結論から言えば、最大のポイントは、「相思相愛」。企業側(社長・店長・正社員)と、働く側(パート・アルバイトさん)が、互いに「この人に働いてほしい」「この人に働き続けてほしい」、「この会社で働きたい」「働き続けたい」と思い合えているか、です。 そう、要はエンゲージメントなんですね。
今回は、「厳しく、つらい仕事」として敬遠されがちなクリーニング工場でありながら、従業員の定着・戦力化に成功されている喜久屋さんについて、その根幹となる「考え方」を学びたいと思います。
仕事の厳しさを上回る、「働く価値」を提供する
東京都足立区に本社を置くクリーニング業・株式会喜久屋では、社長自ら「クリーニング工場で働きたい人なんていない」と言い切るほど厳しい職場環境にありながら、「パートでも20年、30年選手はざら」というほどに、社員が定着しています。
その理由は、同社の社長、中畠信一さんが考え抜いた末の、「発想の大転換」。つまり、「クリーニング屋ではなく “喜久屋で”働きたいと、思ってもらえるようにすればいいじゃないか」というものでした。
中畠さんは、「クリーニング工場で働く厳しさは自分が一番わかっている。どんなに工夫・改善しても、仕事の性質上、変えられない部分が正直ある。では、その厳しさを補って余りある価値を、喜久屋で働くことで、得てもらおう。そうすることで、働く場として選んでもらえるように努力しよう」と決意されたのです。
「自社でよかった」を経営理念に
中畠さんは、この考えを、全社に広げ、徹底しようと考えました。そこで行ったのが、これを経営理念にすることです。

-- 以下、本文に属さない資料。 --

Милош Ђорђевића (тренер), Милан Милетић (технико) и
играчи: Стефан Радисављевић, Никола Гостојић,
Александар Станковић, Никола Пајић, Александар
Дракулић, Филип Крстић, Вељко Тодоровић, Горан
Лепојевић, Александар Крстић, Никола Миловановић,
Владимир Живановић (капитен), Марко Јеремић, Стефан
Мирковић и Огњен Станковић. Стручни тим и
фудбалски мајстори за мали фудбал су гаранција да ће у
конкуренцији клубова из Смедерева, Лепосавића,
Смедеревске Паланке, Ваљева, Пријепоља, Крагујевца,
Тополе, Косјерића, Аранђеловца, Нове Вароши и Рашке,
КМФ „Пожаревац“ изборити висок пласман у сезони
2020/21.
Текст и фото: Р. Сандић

具体的には、「喜久屋でよかった」。意表を突かれるような、それでいてきわめてシンプルな言葉です。でも、深い。
中畠さんは説明します。
「これを経営理念に置いたのは、私はもちろんスタッフ全員で、共にこれを目指していこうと考えたからです。自社のスタッフに、『喜久屋で働いていてよかった』と思ってもらえると同時に、お客様にも『喜久屋を利用してよかった』と思ってもらえることが、とても大事だからです」
もちろん、一朝一夕にはできません。なのに喜久屋では、「喜久屋でよかった」が実現されています。喜久屋に学び、自社でも再現するためには、いったい何から始めればよいのでしょうか。
すべての工夫は「愛」から生まれる
「愛、なんですよ」
一瞬黙った後、中畠さんの口から、力強く発せられた言葉です。
要するに、自社で働く従業員の立場や気持ちをおもんばかり、「こうしてあげたい」「ああしてあげたい」、そして「共に良くなりたい」と思う気持ち。これこそが「愛」であり、経営をするなかで、この「愛」をいかに具体的な形に変換し、従業員やお客さまに届けられるかが大事、だというのです。

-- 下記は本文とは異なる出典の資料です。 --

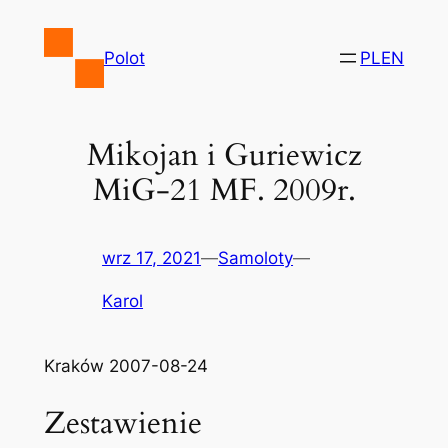
Przejdź
do
Polot
PL
EN
treści
Mikojan i Guriewicz
MiG-21 MF. 2009r.
wrz 17, 2021
—
Samoloty
—
Karol
Kraków 2007-08-24
Zestawienie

「働く人にとっての、『喜久屋で働く価値』はいったい何なのか? こう考えて、いろいろ試み、また努力するなかで、『要するに愛なんだ』と思い至ったんです。例えば、『より安全で快適で疲れづらくするための、クリーニング機械の入れ替えや、配置の変更』などハード面の工夫。また、本人の努力を認めて報いる評価に応じた賃金制度の導入や、小さな子どもがいる母親や近年とても増えているシングルマザーでも無理なく働ける「柔軟なシフト管理」「工場内託児所」制度などいろいろありますが、従業員を愛する気持ちがあるからこそ、いろいろなアイデアを考え出せるし、それを実現するための努力や工夫ができるんです」
どんな取り組みも、時間がかかり、手間がかり、コストがかかる。それを「敢えて」行えるのは、働いてくれる従業員一人ひとりを愛すればこそ、というのが中畠さんの思いです。
従業員が「喜久屋が好きだ好きだと言ってくれる」
喜久屋では、こうした一つひとつを通じ、従業員に対する「愛」が、働く人一人ひとりに確実に伝わっています。だから皆が、ここで働きたい、働き続けたいと思うのです。

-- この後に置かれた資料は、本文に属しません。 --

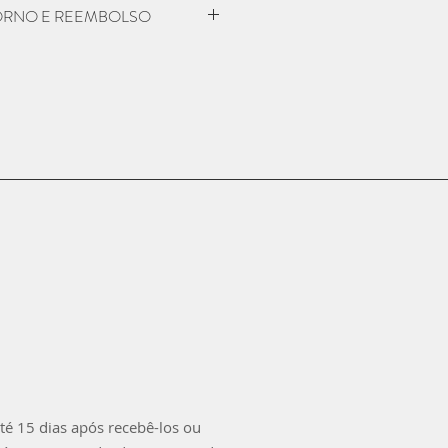
TORNO E REEMBOLSO
 não era como você esperava?
 nosso atendimento em até 7 dias
ientar como deve ser feita a
olso. Atenção! O produto deve ser
o carinho que enviamos para você!
té 15 dias após recebê-los ou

その結果、強いロイヤリティが従業員に、自然に生まれてきています。これぞ、究極の相思相愛状態です。中畠さんの以下の言葉は、その証と言っていいでしょう。
「なんでしょうねえ。社員、従業員がみんな、喜久屋が好きだ好きだと言ってくれるんです。あと、喜久屋に集う人たちがとても仲がいいのだと思います。私も、パートさん一人ひとりに、積極的に声をかけます。それも、家族のこととか、けっこうプライベートなことにも触れますね」
会社を信頼しているから、愛され守られていると感じるから、不安なく安心して仕事に専念することも、会社の方針に従って100%の力を発揮することもできるのです。定着・戦力化はこの結果にすぎません。
そして同時に、原因にもなっています。両者は因果し相関しているということです。